====== Records shown

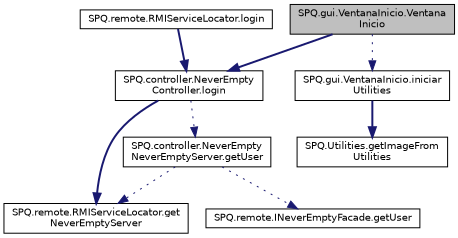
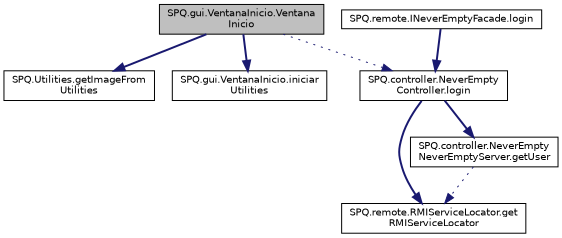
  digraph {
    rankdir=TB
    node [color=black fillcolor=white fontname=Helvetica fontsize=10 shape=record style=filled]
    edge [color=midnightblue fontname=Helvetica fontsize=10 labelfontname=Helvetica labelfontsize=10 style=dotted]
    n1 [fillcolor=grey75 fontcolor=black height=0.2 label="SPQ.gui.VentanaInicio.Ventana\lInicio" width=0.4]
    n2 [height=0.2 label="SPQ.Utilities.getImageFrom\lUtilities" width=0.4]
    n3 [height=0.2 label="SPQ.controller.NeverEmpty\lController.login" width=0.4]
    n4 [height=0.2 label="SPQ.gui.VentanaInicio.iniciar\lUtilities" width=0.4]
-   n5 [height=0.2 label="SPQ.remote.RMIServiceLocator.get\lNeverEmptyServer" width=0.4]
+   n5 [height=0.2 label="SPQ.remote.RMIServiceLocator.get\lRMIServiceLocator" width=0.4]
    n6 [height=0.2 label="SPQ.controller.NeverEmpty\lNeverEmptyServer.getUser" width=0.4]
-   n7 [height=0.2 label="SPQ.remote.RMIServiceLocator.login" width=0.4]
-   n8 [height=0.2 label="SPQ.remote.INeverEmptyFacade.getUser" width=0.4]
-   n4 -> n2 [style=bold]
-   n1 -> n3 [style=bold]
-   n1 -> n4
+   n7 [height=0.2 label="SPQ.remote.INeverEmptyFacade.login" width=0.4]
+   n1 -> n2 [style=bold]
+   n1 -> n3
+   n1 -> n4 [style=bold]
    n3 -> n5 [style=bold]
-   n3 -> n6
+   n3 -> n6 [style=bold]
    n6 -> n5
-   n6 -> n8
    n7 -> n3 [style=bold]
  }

============

__What to do__: How many lines of the entries contain the string "Helvetica"? Give only the number.

__Solution to this problem__: 2